Atividade:
Diga se cada afirmação está de acordo com o texto sobre a Fundação Renova que vem abaixo. Responda sim ou não e cite literalmente as palavras do texto que decidem cada caso.
1. Depois de quatro anos e meio, nenhuma casa está pronta nos reassentamentos coletivos.
2. A Fundação Renova é mantida e coordenada pelo Movimento dos Atingidos por Barragens.
3. O primeiro tema a ser abordado na série é o direito à saúde.

Texto fornecido:
***
Fundação Renova e a violação do direito à moradia
É preciso perguntar como a Fundação Renova consegue fazer uma (não) reparação dessa forma. E para responder a essa pergunta é também preciso lembrar que, na verdade, estamos lidando com empresas: Vale, Samarco, BHP Billiton e a própria Renova
Publicado 04/05/2020 - Atualizado 04/06/2020
Nessa semana, completa-se quatro anos e seis meses do crime da Samarco, Vale e BHP Billiton na bacia do rio Doce. Desde então, o Movimento dos Atingidos por Barragens – MAB têm buscado organizar as pautas, motivar as lutas, fortalecer a esperança dos atingidos diante da postura cotidiana da Fundação Renova que é um instrumento de violação de direitos mantido e coordenado pelas mineradoras.
Durante os próximos dias vamos divulgar diversos materiais com o objetivo de não deixar esse crime continuado cair no esquecimento. Entre os materiais, estão textos que vão trazer um balanço em série desse período apresentando informações que confrontam a poderosa publicidade das mineradoras e reafirmando pautas fundamentais para os atingidos bem como conquistas alcançadas pela luta popular.
O primeiro tema a ser abordado é o direito humano à moradia. De início, já pode-se afirmar que depois de 4 anos e meio não temos nenhuma casa pronta nos reassentamentos coletivos, ou seja, os desafios permanecem. As angústias quanto ao prazo de entrega dos reassentamentos seguem. O não reconhecimento de atingidos e atingidas continua sendo uma prática da Renova, assim como ações que não levam em conta a participação destes.
***
Dados registrados:
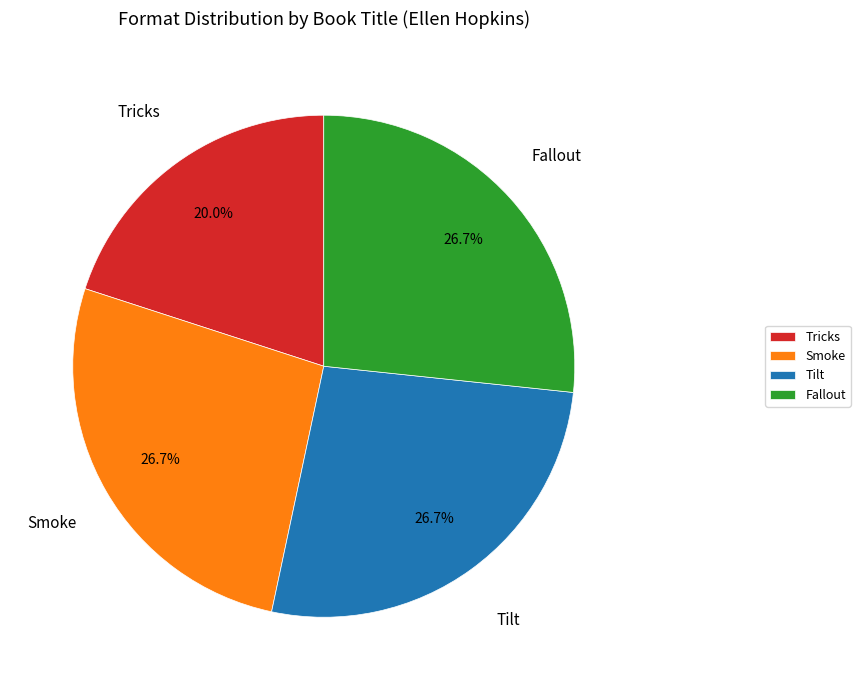

True or false: Tricks accounts for 26% of the total.

False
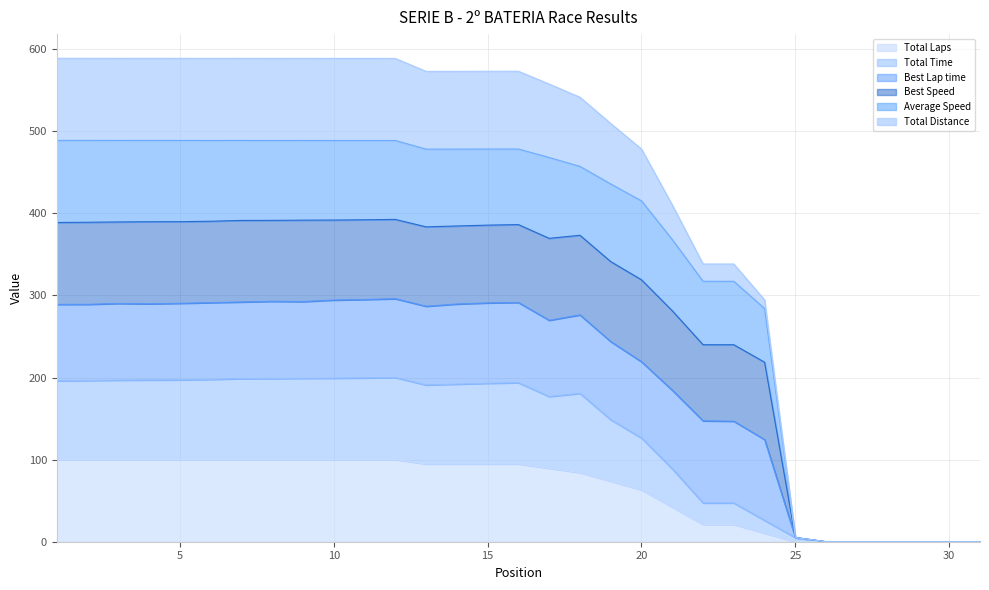

Rank the categories by Total Laps value from lowest to highest.

25, 26, 27, 28, 29, 30, 31, 24, 22, 23, 21, 20, 19, 18, 17, 13, 14, 15, 16, 1, 2, 3, 4, 5, 6, 7, 8, 9, 10, 11, 12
***
Exercício resolvido:
1. Sim: "depois de 4 anos e meio não temos nenhuma casa pronta nos reassentamentos coletivos"
2. Não: "Fundação Renova que é um instrumento de violação de direitos mantido e coordenado pelas mineradoras"
3. Não: "O primeiro tema a ser abordado é o direito humano à moradia."